Gunnar W, Soncrant C, Lynn MM, et al. J Patient Saf. 2020;16:255-258.
Retained surgical items (RSI) are considered ‘never events’ but continue to occur. In this study, researchers compared the RSI rate in Veterans Health (VA) surgery programs with (n=46) and without (n=91) surgical count technology and analyzed the resulting root cause analyses (RCA) for these events. The RSI rate was significantly higher in for the programs with surgical count technology compared to the programs without (1/18,221 vs. 1/30,593). Analysis of RCAs found the majority of incidents (64%) involved human factors issues (e.g., staffing changes during shifts, staff fatigue), policy/procedure failures (e.g., failure to perform methodical wound sweep) or communication errors.

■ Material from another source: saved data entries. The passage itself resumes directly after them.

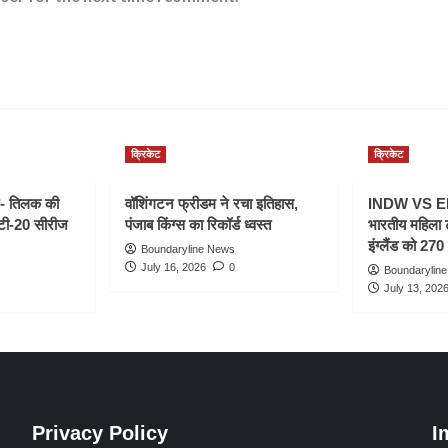
क्रिकेट
क्रिकेट
- तिलक की
वॉशिंगटन फ्रीडम ने रचा इतिहास,
INDW VS ENG
 टी-20 सीरीज
पंजाब किंग्स का रिकॉर्ड ध्वस्त
भारतीय महिला 
इंग्लैंड को 270 
Boundaryline News
July 16, 2026
0
Boundarylin
July 13, 202
Privacy Policy
I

Soncrant C, Mills PD, Neily J, et al. J Patient Saf. 2020;16:41-46.
In this retrospective review of root cause analysis (RCA) reports of select gastrointestinal procedures, researchers identified 27 adverse events 30-month period. Nearly half (48%) of events caused major or catastrophic harm. The most frequently reported adverse events were attributable to human factors (22%), medication errors (22%) or retained items; retained items were associated with the most harm.
Steinberger DM, Douglas S, Kirschbaum MS. Prog Transplant. 2009;19:208-14; quiz 215.

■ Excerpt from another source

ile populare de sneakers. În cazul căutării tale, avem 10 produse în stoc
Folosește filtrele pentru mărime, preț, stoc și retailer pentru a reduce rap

Failure mode and effects analysis was used to identify vulnerable handoff and communication processes in organ procurement and transplantation. A communication error led to the widely publicized death of a lung transplant patient at Duke University Medical Center in 2003.

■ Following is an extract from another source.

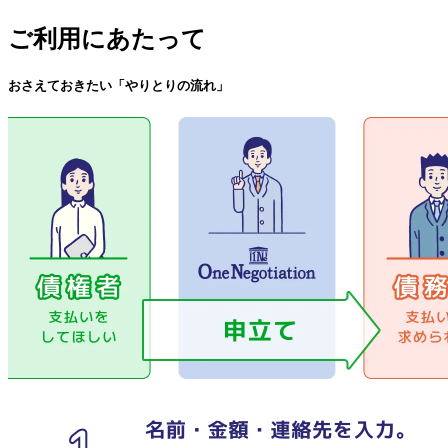
ご利用にあたって
おさえておきたい「やりとりの流れ」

Forster AJ, Fung I, Caughey S, et al. Obstet Gynecol. 2006;108:1073-83.
This study used a trained observer to monitor obstetric patients for potential adverse events. Based on a predefined set of 72 triggers (eg, admission to intensive care unit, stat cesarean delivery, staff unavailability), the observer captured relevant information about the events, which were later analyzed by a multidisciplinary team. Investigators identified more than 100 triggers, and while very few serious adverse events were described, a number of potential adverse events raised questions about system problems. The authors advocate for use of their methodology to complement existing mechanisms in collecting information on adverse events.
Wright MC, Phillips-Bute B, Mark JB, et al. Qual Saf Health Care. 2006;15:258-63.
This cohort study examined the relationship between surgery start time and anesthetic adverse events (AEs) using a large database of anesthesia procedures at an academic medical center. The incidence of AEs was increased for surgical procedures starting in the late afternoon compared with those starting in the morning. The authors hypothesize that this finding could reflect fatigue (as demonstrated in a prior simulation study) or problems with care transitions; however, they were not able to directly measure case load or composition of the care team. Moreover, for most AEs, the authors could not determine whether patients were harmed or whether the error was preventable.